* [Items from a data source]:

▽

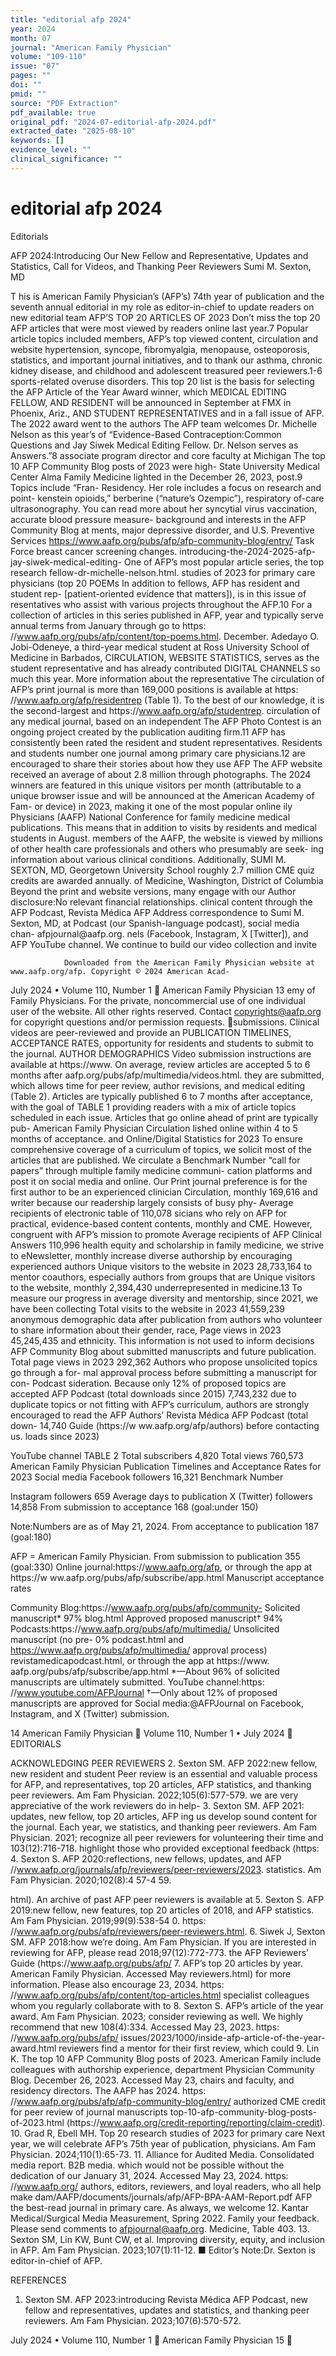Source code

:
 ```yaml
---
title: "editorial afp 2024"
year: 2024
month: 07
journal: "American Family Physician"
volume: "109-110"
issue: "07"
pages: ""
doi: ""
pmid: ""
source: "PDF Extraction"
pdf_available: true
original_pdf: "2024-07-editorial-afp-2024.pdf"
extracted_date: "2025-08-10"
keywords: []
evidence_level: ""
clinical_significance: ""
---
```


# editorial afp 2024

Editorials


AFP 2024:​Introducing Our New Fellow
and Representative, Updates and Statistics,
Call for Videos, and Thanking Peer Reviewers
Sumi M. Sexton, MD




T     his is American Family Physician’s (AFP’s) 74th year of
      publication and the seventh annual editorial in my role
as editor-in-chief to update readers on new editorial team
                                                                         AFP’S TOP 20 ARTICLES OF 2023
                                                                         Don’t miss the top 20 AFP articles that were most viewed
                                                                         by readers online last year.7 Popular article topics included
members, AFP’s top viewed content, circulation and website               hypertension, syncope, fibromyalgia, menopause, osteoporosis,
statistics, and important journal initiatives, and to thank our          asthma, chronic kidney disease, and childhood and adolescent
treasured peer reviewers.1-6                                             sports-related overuse disorders. This top 20 list is the basis
                                                                         for selecting the AFP Article of the Year Award winner, which
MEDICAL EDITING FELLOW, AND RESIDENT                                     will be announced in September at FMX in Phoenix, Ariz.,
AND STUDENT REPRESENTATIVES                                              and in a fall issue of AFP. The 2022 award went to the authors
The AFP team welcomes Dr. Michelle Nelson as this year’s                 of “Evidence-Based Contraception:​Common Questions and
Jay Siwek Medical Editing Fellow. Dr. Nelson serves as                   Answers.”8
associate program director and core faculty at Michigan                     The top 10 AFP Community Blog posts of 2023 were high-
State University Medical Center Alma Family Medicine                     lighted in the December 26, 2023, post.9 Topics include “Fran-
Residency. Her role includes a focus on research and point-              kenstein opioids,” berberine (“nature’s Ozempic”), respiratory
of-care ultrasonography. You can read more about her                     syncytial virus vaccination, accurate blood pressure measure-
background and interests in the AFP Community Blog at                    ments, major depressive disorder, and U.S. Preventive Services
https://www.aafp.org/pubs/afp/afp-community-blog/entry/                  Task Force breast cancer screening changes.
introducing-the-2024-2025-afp-jay-siwek-medical-editing-                    One of AFP’s most popular article series, the top research
fellow-dr-michelle-nelson.html.                                          studies of 2023 for primary care physicians (top 20 POEMs
   In addition to fellows, AFP has resident and student rep-             [patient-oriented evidence that matters]), is in this issue of
resentatives who assist with various projects throughout the             AFP.10 For a collection of articles in this series published in AFP,
year and typically serve annual terms from January through               go to https:​//www.aafp.org/pubs/afp/content/top-poems.html.
December. Adedayo O. Jobi-Odeneye, a third-year medical
student at Ross University School of Medicine in Barbados,               CIRCULATION, WEBSITE STATISTICS,
serves as the student representative and has already contributed         DIGITAL CHANNELS
so much this year. More information about the representative             The circulation of AFP’s print journal is more than 169,000
positions is available at https:​//www.aafp.org/afp/residentrep          (Table 1). To the best of our knowledge, it is the second-largest
and https:​//www.aafp.org/afp/studentrep.                                circulation of any medical journal, based on an independent
   The AFP Photo Contest is an ongoing project created by the            publication auditing firm.11 AFP has consistently been rated the
resident and student representatives. Residents and students             number one journal among primary care physicians.12
are encouraged to share their stories about how they use AFP                The AFP website received an average of about 2.8 million
through photographs. The 2024 winners are featured in this               unique visitors per month (attributable to a unique browser
issue and will be announced at the American Academy of Fam-              or device) in 2023, making it one of the most popular online
ily Physicians (AAFP) National Conference for family medicine            medical publications. This means that in addition to visits by
residents and medical students in August.                                members of the AAFP, the website is viewed by millions of other
                                                                         health care professionals and others who presumably are seek-
                                                                         ing information about various clinical conditions. Additionally,
   SUMI M. SEXTON, MD, Georgetown University School
                                                                         roughly 2.7 million CME quiz credits are awarded annually.
   of Medicine, Washington, District of Columbia
                                                                            Beyond the print and website versions, many engage with our
   Author disclosure:​No relevant financial relationships.               clinical content through the AFP Podcast, Revista Médica AFP
   Address correspondence to Sumi M. Sexton, MD, at                      Podcast (our Spanish-language podcast), social media chan-
   afpjournal@​aafp.org.                                                 nels (Facebook, Instagram, X [Twitter]), and AFP YouTube
                                                                         channel. We continue to build our video collection and invite

                Downloaded from the American Family Physician website at www.aafp.org/afp. Copyright © 2024 American Acad-
July 2024 • Volume 110, Number 1                                                                                    American Family Physician 13
                emy of Family Physicians. For the private, noncommercial use of one individual user of the website. All other rights
                          reserved. Contact copyrights@aafp.org for copyright questions and/or permission requests.
submissions. Clinical videos are peer-reviewed and provide an          PUBLICATION TIMELINES, ACCEPTANCE RATES,
opportunity for residents and students to submit to the journal.       AUTHOR DEMOGRAPHICS
Video submission instructions are available at https:​//www.           On average, review articles are accepted 5 to 6 months after
aafp.org/pubs/afp/multimedia/videos.html.                              they are submitted, which allows time for peer review, author
                                                                       revisions, and medical editing (Table 2). Articles are typically
                                                                       published 6 to 7 months after acceptance, with the goal of
  TABLE 1                                                              providing readers with a mix of article topics scheduled in each
                                                                       issue. Articles that go online ahead of print are typically pub-
  American Family Physician Circulation                                lished online within 4 to 5 months of acceptance.
  and Online/Digital Statistics for 2023                                  To ensure comprehensive coverage of a curriculum of topics,
                                                                       we solicit most of the articles that are published. We circulate a
   Benchmark                                              Number       “call for papers” through multiple family medicine communi-
                                                                       cation platforms and post it on social media and online. Our
  Print journal
                                                                       preference is for the first author to be an experienced clinician
  Circulation, monthly                                      169,616
                                                                       and writer because our readership largely consists of busy phy-
  Average recipients of electronic table of                 110,078    sicians who rely on AFP for practical, evidence-based content
  contents, monthly                                                    and CME. However, congruent with AFP’s mission to promote
  Average recipients of AFP Clinical Answers                110,996    health equity and scholarship in family medicine, we strive to
  eNewsletter, monthly                                                 increase diverse authorship by encouraging experienced authors
  Unique visitors to the website in 2023                28,733,164     to mentor coauthors, especially authors from groups that are
  Unique visitors to the website, monthly                 2,394,430    underrepresented in medicine.13 To measure our progress in
  average                                                              diversity and mentorship, since 2021, we have been collecting
  Total visits to the website in 2023                    41,559,239    anonymous demographic data after publication from authors
                                                                       who volunteer to share information about their gender, race,
  Page views in 2023                                    45,245,435
                                                                       and ethnicity. This information is not used to inform decisions
  AFP Community Blog                                                   about submitted manuscripts and future publication.
  Total page views in 2023                                  292,362
                                                                          Authors who propose unsolicited topics go through a for-
                                                                       mal approval process before submitting a manuscript for con-
  Podcast                                                              sideration. Because only 12% of proposed topics are accepted
  AFP Podcast (total downloads since 2015)                7,743,232
                                                                       due to duplicate topics or not fitting with AFP’s curriculum,
                                                                       authors are strongly encouraged to read the AFP Authors’
  Revista Médica AFP Podcast (total down-                    14,740
                                                                       Guide (https://​w ww.aafp.org/afp/authors) before contacting us.
  loads since 2023)

  YouTube channel                                                        TABLE 2
  Total subscribers                                            4,820
  Total views                                               760,573      American Family Physician Publication
                                                                         Timelines and Acceptance Rates for 2023
  Social media
  Facebook followers                                         16,321       Benchmark                               Number

  Instagram followers                                            659      Average days to publication
  X (Twitter) followers                                      14,858       From submission to acceptance           168 (goal:​under 150)

  Note:​Numbers are as of May 21, 2024.                                   From acceptance to publication          187 (goal:​180)

  AFP = American Family Physician.                                        From submission to publication          355 (goal:​330)
  Online journal:​https:​//www.aafp.org/afp, or through the app at
  https:​//​w ww.aafp.org/pubs/afp/subscribe/app.html                     Manuscript acceptance rates

  Community Blog:​https:​//www.aafp.org/pubs/afp/community-               Solicited manuscript*                   97%
  blog.html                                                               Approved proposed manuscript†           94%
  Podcasts:​https:​//www.aafp.org/pubs/afp/multimedia/                    Unsolicited manuscript (no pre-          0%
  podcast.html and https://www.aafp.org/pubs/afp/multimedia/
                                                                          approval process)
  revistamedicapodcast.html, or through the app at https:​//www.
  aafp.org/pubs/afp/subscribe/app.html
                                                                          *—About 96% of solicited manuscripts are ultimately submitted.
  YouTube channel:​https:​//www.youtube.com/AFPJournal
                                                                          †—Only about 12% of proposed manuscripts are approved for
  Social media:​@AFPJournal on Facebook, Instagram, and X (Twitter)       submission.




14 American Family Physician	                                                                             Volume 110, Number 1 • July 2024
                                                                                                                                      EDITORIALS

ACKNOWLEDGING PEER REVIEWERS                                               2. Sexton SM. AFP 2022:​new fellow, new resident and student
Peer review is an essential and valuable process for AFP, and                 representatives, top 20 articles, AFP statistics, and thanking peer
                                                                              reviewers. Am Fam Physician. 2022;​105(6):​577-579.
we are very appreciative of the work reviewers do in help-
                                                                           3. Sexton SM. AFP 2021:​updates, new fellow, top 20 articles, AFP
ing us develop sound content for the journal. Each year, we                   statistics, and thanking peer reviewers. Am Fam Physician. 2021;​
recognize all peer reviewers for volunteering their time and                  103(12):​716-718.
highlight those who provided exceptional feedback (https:​                 4. Sexton S. AFP 2020:​reflections, new fellows, updates, and AFP
//www.aafp.org/journals/afp/reviewers/peer-reviewers/2023.                    statistics. Am Fam Physician. 2020;​102(8):​4 57-4 59.

html). An archive of past AFP peer reviewers is available at               5. Sexton S. AFP 2019:​new fellow, new features, top 20 articles of 2018,
                                                                              and AFP statistics. Am Fam Physician. 2019;​99(9):​538-54 0.
https:​//www.aafp.org/pubs/afp/reviewers/peer-reviewers.html.
                                                                           6. Siwek J, Sexton SM. AFP 2018:​how we’re doing. Am Fam Physician.
  If you are interested in reviewing for AFP, please read                     2018;​97(12):​772-773.
the AFP Reviewers’ Guide (https:​//www.aafp.org/pubs/afp/                   7. AFP’s top 20 articles by year. American Family Physician. Accessed May
reviewers.html) for more information. Please also encourage                    23, 2034. https:​//www.aafp.org/pubs/afp/content/top-articles.html
specialist colleagues whom you regularly collaborate with to               8. Sexton S. AFP’s article of the year award. Am Fam Physician. 2023;​
consider reviewing as well. We highly recommend that new                      108(4):​334. Accessed May 23, 2023. https:​//www.aafp.org/pubs/afp/
                                                                              issues/2023/1000/inside-afp-article-of-the-year-award.html
reviewers find a mentor for their first review, which could
                                                                            9. Lin K. The top 10 AFP Community Blog posts of 2023. American Family
include colleagues with authorship experience, department                      Physician Community Blog. December 26, 2023. Accessed May 23,
chairs and faculty, and residency directors. The AAFP has                      2024. https:​//www.aafp.org/pubs/afp/afp-community-blog/entry/
authorized CME credit for peer review of journal manuscripts                   top-10-afp-community-blog-posts-of-2023.html
(https:​//www.aafp.org/credit-reporting/reporting/claim-credit).           10. Grad R, Ebell MH. Top 20 research studies of 2023 for primary care
  Next year, we will celebrate AFP’s 75th year of publication,                 physicians. Am Fam Physician. 2024;​110(1):65-73.
                                                                           11. Alliance for Audited Media. Consolidated media report. B2B media.
which would not be possible without the dedication of our
                                                                               January 31, 2024. Accessed May 23, 2024. https:​//www.aafp.org/
authors, editors, reviewers, and loyal readers, who all help make              dam/AAFP/documents/journals/afp/AFP-BPA-AAM-Report.pdf
AFP the best-read journal in primary care. As always, we welcome           12. Kantar Medical/Surgical Media Measurement, Spring 2022. Family
your feedback. Please send comments to afpjournal@aafp.org.                    Medicine, Table 403.
                                                                           13. Sexton SM, Lin KW, Bunt CW, et al. Improving diversity, equity, and
                                                                               inclusion in AFP. Am Fam Physician. 2023;​107(1):​11-12. ■
Editor’s Note:​Dr. Sexton is editor-in-chief of AFP.


REFERENCES
1. Sexton SM. AFP 2023:​introducing Revista Médica AFP Podcast, new
   fellow and representatives, updates and statistics, and thanking peer
   reviewers. Am Fam Physician. 2023;​107(6):​570-572.




July 2024 • Volume 110, Number 1                                                                                    American Family Physician 15


△

Each line, beginning at the one that contains "fellow and representatives, updates" and continuing through the end of the records, must be written out exactly, first and last included.

* [Answer space]:
   fellow and representatives, updates and statistics, and thanking peer
   reviewers. Am Fam Physician. 2023;​107(6):​570-572.




July 2024 • Volume 110, Number 1                                                                                    American Family Physician 15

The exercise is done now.